The Class includes all persons and entities who purchased or otherwise acquired LendingClub common stock from December 11, 2014 through May 6, 2016 (for claims under the Exchange Act), and were damaged thereby, and all those who purchased or acquired LendingClub common stock during the period from December 10, 2014 through June 8, 2015 (for claims under the 1933 Act), and were damaged thereby, except those Persons and entities that are excluded. Excluded from the Class are persons who timely and validly request exclusion from the Class; Defendants and their immediate families, the officers, directors, and affiliates of Defendants, at all relevant times, members of their immediate families and their legal representatives, heirs, successors or assigns, and any entity in which Defendants have or had a controlling interest. Notwithstanding the foregoing, the Class shall include any investment company or pooled investment fund, including, but not limited to, mutual fund families, exchange traded funds, fund of funds and hedge funds, in which the Underwriter Defendants, or any of them, have, has or may have a direct or indirect interest, or as to which any Underwriter Defendant’s affiliates may act as an investment advisor, but as to which any Underwriter Defendant alone or together with any of its respective affiliates is neither a majority owner nor the holder of a majority beneficial interest. 
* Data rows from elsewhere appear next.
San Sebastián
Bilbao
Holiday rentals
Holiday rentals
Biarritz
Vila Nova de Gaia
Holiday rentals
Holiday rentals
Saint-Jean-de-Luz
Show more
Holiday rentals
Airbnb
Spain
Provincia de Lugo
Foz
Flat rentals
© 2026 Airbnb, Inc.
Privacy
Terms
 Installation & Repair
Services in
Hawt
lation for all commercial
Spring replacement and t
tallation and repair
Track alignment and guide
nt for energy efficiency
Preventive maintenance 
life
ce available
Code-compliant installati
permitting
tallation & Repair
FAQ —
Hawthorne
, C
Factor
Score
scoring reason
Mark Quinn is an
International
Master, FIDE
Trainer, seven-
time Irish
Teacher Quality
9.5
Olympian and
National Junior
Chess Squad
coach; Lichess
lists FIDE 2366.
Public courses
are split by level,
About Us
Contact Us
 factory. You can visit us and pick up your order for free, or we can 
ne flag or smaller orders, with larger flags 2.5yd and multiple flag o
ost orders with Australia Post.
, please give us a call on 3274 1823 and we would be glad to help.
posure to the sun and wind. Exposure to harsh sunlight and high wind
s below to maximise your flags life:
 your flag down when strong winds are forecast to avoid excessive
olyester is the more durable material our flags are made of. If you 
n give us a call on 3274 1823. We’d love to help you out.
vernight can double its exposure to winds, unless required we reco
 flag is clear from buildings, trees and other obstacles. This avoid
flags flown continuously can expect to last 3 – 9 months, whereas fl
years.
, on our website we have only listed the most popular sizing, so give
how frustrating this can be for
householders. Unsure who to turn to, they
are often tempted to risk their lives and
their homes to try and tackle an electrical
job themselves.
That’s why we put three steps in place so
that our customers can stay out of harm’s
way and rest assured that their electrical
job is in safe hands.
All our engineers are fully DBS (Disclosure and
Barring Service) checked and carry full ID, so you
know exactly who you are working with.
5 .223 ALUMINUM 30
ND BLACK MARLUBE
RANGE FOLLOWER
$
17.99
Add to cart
Although the information in this website is intended to assist you, it does not replace the information contained in the relevant case documents found on the Case Documents tab above. We recommend that you read the relevant case documents carefully.

YOUR LEGAL RIGHTS AND OPTIONS IN THIS SETTLEMENT

Submit a Proof of Claim This is the only way to be eligible to get a payment from the settlement. If you wish to participate in the settlement, you will need to complete and submit a Proof of Claim. Class Members who do not complete and submit the Proof of Claim in accordance with the instructions on the Proof of Claim and do not submit it within the time required will be bound by the settlement but will not participate in any distribution of the Net Settlement Fund. Proofs of Claim and Release must be postmarked or submitted online on or before June 25, 2018.
Exclude Yourself You will not be bound by the results of the Litigations, and you will not receive any payment. This is the only option that allows you to ever bring or be part of any other lawsuit against the Released Defendants about the legal claims related to the issues raised in the Litigations. Written requests for exclusion must be received no later than June 25, 2018.
Object If you believe the settlement is objectionable in any respect, you may write to the Court about why you oppose the settlement, the Plan of Allocation, and/or the request for attorneys’ fees and expenses. You will still be a Class Member. Written objections must be received by the Court on or before June 25, 2018.
Go to the Hearing You do not need to attend the hearing unless you wish to speak either in support of the settlement or in support of any objection you may have submitted, and have submitted to Federal and State Lead Counsel a Notice of Intention to Appear. Notices of Intention to Appear must be received no later than July 12, 2018.
Do Nothing If you are a Class Member and do not submit a Proof of Claim, you will not be eligible to receive any payment from the Settlement Fund. You will, however, be bound by the settlement, unless you have requested exclusion from the Class.

IMPORTANT DATES AND DEADLINES

Submit Claim June 25, 2018
Request Exclusion June 25, 2018
File Objection June 25, 2018
Submit Notice of Intention to Appear July 12, 2018
Settlement Hearing  July 19, 2018, at 8:00 a.m.